- Directed by: Suresh Vinu
- Written by: Harikumaran Thampi
- Produced by: Sreekumaran Thampi
- Starring: Manoj K. Jayan Suresh Krishna Sai Kumar
- Cinematography: M. D. Sukumaran
- Edited by: P. C. Mohanan
- Music by: S. P. Venkatesh
- Release date: 10 July 2008;
- Country: India
- Language: Malayalam

= Kanichukulangarayil CBI =

Kanichukulangarayil CBI is a 2008 Malayalam film directed by Suresh-Vinu starring Manoj K. Jayan in the lead role. This film is based on the real life incident Kanichukulangara murder case.

== Plot ==
Ajith and Suresh are the proprietors of Anamala Chit Funds. The success of Anamala Chit Funds is due to the hard work of its managing director, Ratheesh. But due to some differences between his bosses, Ratheesh resigns and sets up another firm and started competing with Anamala.

▶ [MATERIAL SHOWN]

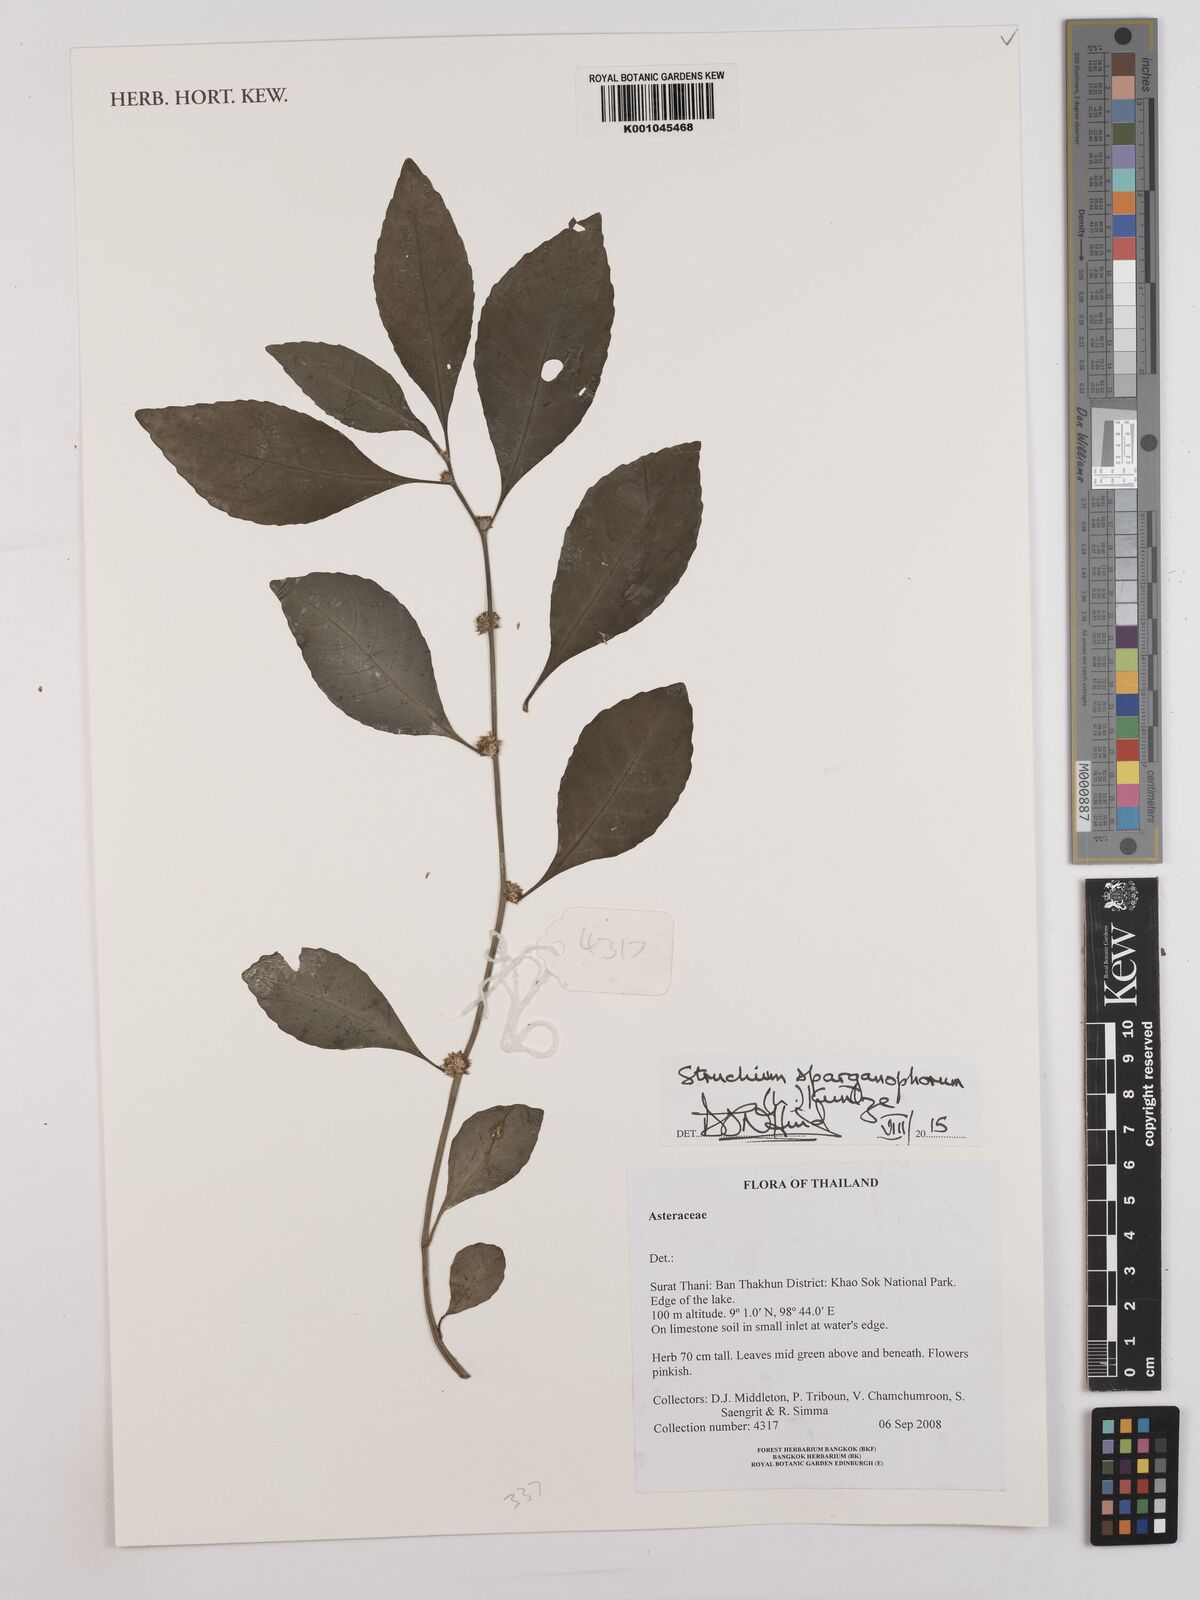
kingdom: Plantae
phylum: Tracheophyta
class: Magnoliopsida
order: Asterales
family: Asteraceae
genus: Struchium
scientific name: Struchium sparganophorum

▶ [WHAT YOU NEED TO DO]
1. Retype the Kanichukulangarayil CBI film article, starting at "Kanichukulangarayil CBI is" and ending at "Kanichukulangara murder case.".
2. Extend the Kanichukulangarayil CBI film article from the point where it stops.

▶ [ANSWER LIST]
1.
Kanichukulangarayil CBI is a 2008 Malayalam film directed by Suresh-Vinu starring Manoj K. Jayan in the lead role. This film is based on the real life incident Kanichukulangara murder case.

2.
Ratheesh becomes successful soon and this makes Ajith and Suresh jealous. Soon, Ratheesh and his sister are killed by an oncoming truck while travelling by car at Kanichukulangara. First the police starts investigation, but due to corrupt officials the investigation goes wrong. Then CBI intervenes. CBI officer Arjun with the help of his friend James George who investigated the case before CBI probe, arrest all the culprits. Meanwhile, Ratheesh's widow commits suicide as she is in heavy debt. At the end, the Judiciary frees all the culprits due to lack of evidence. However while coming out, Anamala Suresh and Ajith are gunned by the brother of Ratheesh, who confesses to the police he did because the culprits should not destroy anymore families like they did to him.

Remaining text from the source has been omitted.